Some of the Accused or Convicted Conservative MPs:
- Charlie Elphicke: Former MP for Dover, convicted in 2020 of three counts of sexual assault against two women.
- Imran Ahmad Khan: Former MP for Wakefield, convicted in 2022 of sexually assaulting a 15-year-old boy.
- Neil Parish: MP for Tiverton and Honiton, admitted to watching porn in the House of Commons.
- David Warburton: MP for Somerton and Frome, facing allegations from three women.
- Rob Roberts: Former MP for Delyn, found to have sexually harassed a junior staff member.
- Andrew Griffiths: Former MP, resigned in 2019 after sending sexually explicit messages to constituents and allegations of rape by his wife in family proceedings.
Accused or Convicted Labour MPs:
- Mike Hill: Former MP for Hartlepool, resigned in 2021 after an employment tribunal upheld allegations of sexual harassment.
- John Woodcock: Former MP for Barrow and Furness, left Labour amid sexual harassment claims.
- Kelvin Hopkins: Former MP for Luton North, faced allegations of inappropriate physical contact and harassment in 2017.
- Geraint Davies: Former MP, lost the party whip over sexual harassment allegations.
- Christian Matheson: Former MP, resigned over allegations of sexual misconduct.
- Keith Vaz: Former MP, suspended for offering to buy cocaine for male escorts after a drug and sex probe.
- Clive Lewis: MP for Norwich South, cleared of sexual harassment allegations in 2017.
Other Political Figures:
- Lord Ahmed of Rotherham: Former Labour peer, convicted of child sex offences.
- Patrick Grady: SNP MP, resigned as the party’s chief whip in Westminster amid allegations of sexual harassment.
- Derek MacKay: Former Scottish finance minister, forced to resign in 2020 after stalking a 16-year-old boy.
Such spectacles leave the public rightfully nauseated.
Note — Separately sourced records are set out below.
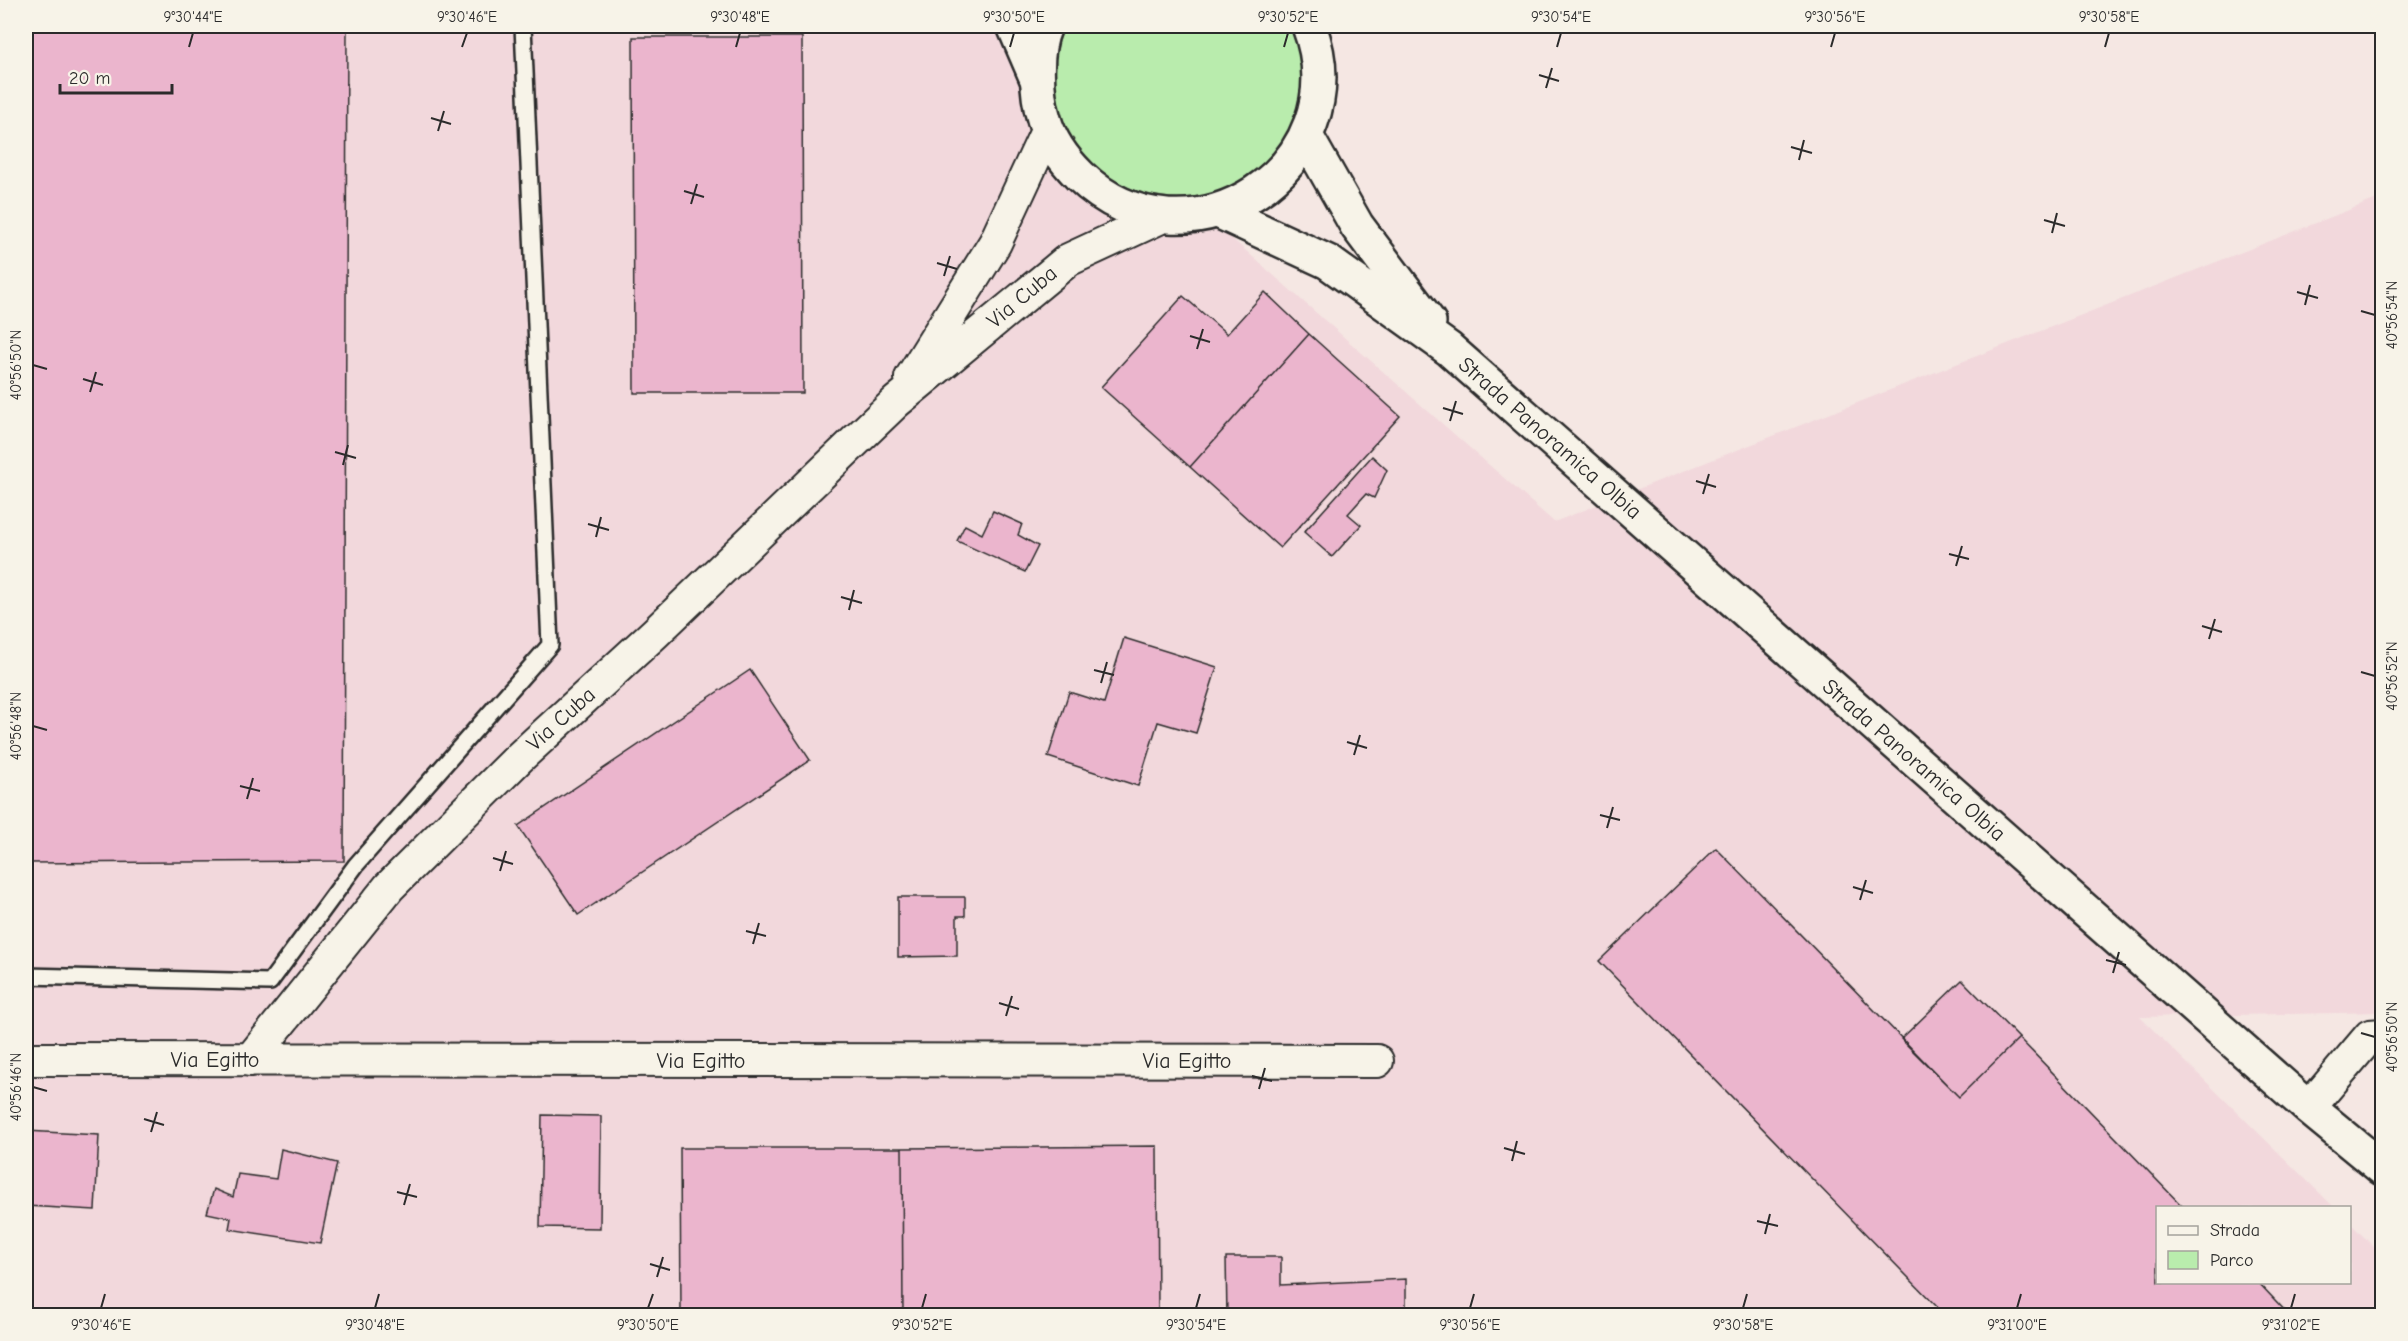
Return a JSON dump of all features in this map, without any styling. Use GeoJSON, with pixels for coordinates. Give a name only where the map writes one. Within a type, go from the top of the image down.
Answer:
{"type":"FeatureCollection","features":[{"type":"Feature","properties":{"kind":"main road"},"geometry":{"type":"LineString","coordinates":[[1014,26],[1036,76]]}},
{"type":"Feature","properties":{"kind":"main road"},"geometry":{"type":"LineString","coordinates":[[1045,26],[1036,76],[1039,104],[1047,131],[1067,163],[1094,189],[1126,206],[1163,216],[1190,216],[1218,211],[1254,195],[1284,169],[1306,136],[1319,93],[1317,47],[1309,26]]}},
{"type":"Feature","properties":{"kind":"main road"},"geometry":{"type":"LineString","coordinates":[[1306,136],[1357,226],[1449,349]]}},
{"type":"Feature","properties":{"kind":"main road"},"geometry":{"type":"LineString","coordinates":[[1218,211],[1328,262],[1449,349]]}},
{"type":"Feature","properties":{"kind":"main road","name":"Strada Panoramica Olbia"},"geometry":{"type":"LineString","coordinates":[[1449,349],[2309,1108],[2382,1168]]}},
{"type":"Feature","properties":{"kind":"street","name":"Via Cuba"},"geometry":{"type":"LineString","coordinates":[[897,402],[995,243],[1047,131]]}},
{"type":"Feature","properties":{"kind":"street","name":"Via Cuba"},"geometry":{"type":"LineString","coordinates":[[250,1060],[389,886],[520,757],[655,633],[897,402],[1068,260],[1163,216]]}},
{"type":"Feature","properties":{"kind":"street"},"geometry":{"type":"LineString","coordinates":[[2309,1108],[2370,1036],[2382,1035]]}},
{"type":"Feature","properties":{"kind":"street","name":"Via Egitto"},"geometry":{"type":"LineString","coordinates":[[26,1059],[1377,1062]]}},
{"type":"Feature","properties":{"kind":"lane"},"geometry":{"type":"LineString","coordinates":[[26,976],[270,982],[356,865],[550,645],[523,26]]}},
{"type":"Feature","properties":{"kind":"shaded area"},"geometry":{"type":"Polygon","coordinates":[[[26,26],[995,26],[1554,522],[2382,197],[2382,1012],[2140,1017],[2333,1206],[2156,1206],[2156,1284],[2351,1284],[2351,1224],[2382,1255],[2382,1315],[26,1315],[26,26]]]}},
{"type":"Feature","properties":{"kind":"green space"},"geometry":{"type":"Polygon","coordinates":[[[1065,26],[1293,26],[1304,77],[1304,91],[1298,113],[1285,139],[1259,171],[1226,190],[1189,198],[1152,195],[1117,182],[1087,159],[1065,128],[1055,88],[1054,72],[1057,48],[1065,26]]]}},
{"type":"Feature","properties":{"kind":"building"},"geometry":{"type":"Polygon","coordinates":[[[26,26],[347,26],[344,861],[26,863],[26,26]]]}},
{"type":"Feature","properties":{"kind":"building"},"geometry":{"type":"Polygon","coordinates":[[[633,37],[802,37],[803,393],[634,393],[633,37]]]}},
{"type":"Feature","properties":{"kind":"building"},"geometry":{"type":"Polygon","coordinates":[[[1265,292],[1309,334],[1190,467],[1101,387],[1183,296],[1227,334],[1265,292]]]}},
{"type":"Feature","properties":{"kind":"building"},"geometry":{"type":"Polygon","coordinates":[[[1309,334],[1400,416],[1280,548],[1190,467],[1309,334]]]}},
{"type":"Feature","properties":{"kind":"building"},"geometry":{"type":"Polygon","coordinates":[[[1372,456],[1387,470],[1374,498],[1366,494],[1348,514],[1361,525],[1332,557],[1304,532],[1372,456]]]}},
{"type":"Feature","properties":{"kind":"building"},"geometry":{"type":"Polygon","coordinates":[[[993,511],[1022,524],[1018,535],[1038,546],[1025,572],[957,541],[965,525],[982,534],[993,511]]]}},
{"type":"Feature","properties":{"kind":"building"},"geometry":{"type":"Polygon","coordinates":[[[1124,638],[1217,667],[1196,733],[1158,722],[1138,786],[1048,757],[1069,692],[1104,703],[1124,638]]]}},
{"type":"Feature","properties":{"kind":"building"},"geometry":{"type":"Polygon","coordinates":[[[750,670],[810,760],[578,915],[518,826],[750,670]]]}},
{"type":"Feature","properties":{"kind":"building"},"geometry":{"type":"Polygon","coordinates":[[[1716,848],[1959,1097],[2019,1038],[2182,1206],[2156,1206],[2156,1284],[2260,1284],[2290,1316],[1946,1316],[1599,961],[1716,848]]]}},
{"type":"Feature","properties":{"kind":"building"},"geometry":{"type":"Polygon","coordinates":[[[898,897],[965,897],[965,916],[957,916],[957,956],[898,957],[898,897]]]}},
{"type":"Feature","properties":{"kind":"building"},"geometry":{"type":"Polygon","coordinates":[[[1962,980],[2019,1038],[1959,1097],[1901,1039],[1962,980]]]}},
{"type":"Feature","properties":{"kind":"building"},"geometry":{"type":"Polygon","coordinates":[[[542,1115],[601,1116],[600,1228],[540,1227],[542,1115]]]}},
{"type":"Feature","properties":{"kind":"building"},"geometry":{"type":"Polygon","coordinates":[[[26,1131],[99,1135],[95,1210],[26,1206],[26,1131]]]}},
{"type":"Feature","properties":{"kind":"building"},"geometry":{"type":"Polygon","coordinates":[[[1157,1146],[1158,1316],[903,1316],[902,1148],[1157,1146]]]}},
{"type":"Feature","properties":{"kind":"building"},"geometry":{"type":"Polygon","coordinates":[[[680,1148],[902,1148],[903,1316],[681,1316],[680,1148]]]}},
{"type":"Feature","properties":{"kind":"building"},"geometry":{"type":"Polygon","coordinates":[[[281,1149],[337,1163],[320,1243],[229,1229],[231,1218],[207,1213],[214,1189],[233,1197],[238,1174],[276,1179],[281,1149]]]}},
{"type":"Feature","properties":{"kind":"building"},"geometry":{"type":"Polygon","coordinates":[[[1226,1257],[1281,1257],[1281,1285],[1406,1279],[1406,1316],[1227,1316],[1226,1257]]]}}]}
Debating policy by day while leching after staff by night, these preening narcissists have dragged British politics into the gutter. Their private warped proclivities are matched only by their arrogant sense of entitlement.
Have we forgotten these so-called lawmakers are meant to represent the people, not repulse them with their tawdry antics? Westminster has become a cesspit of amorality where decency and probity go to die.
As the rotten boughs continue to fall from the withering tree of the British state, we must demand an accounting, a radical reformation of a system that perpetuates and protects such malignant elements. For too long, the privileged few have indulged their personal proclivities while immiserating the many. Enough is enough. A moral and political revolution is long overdue.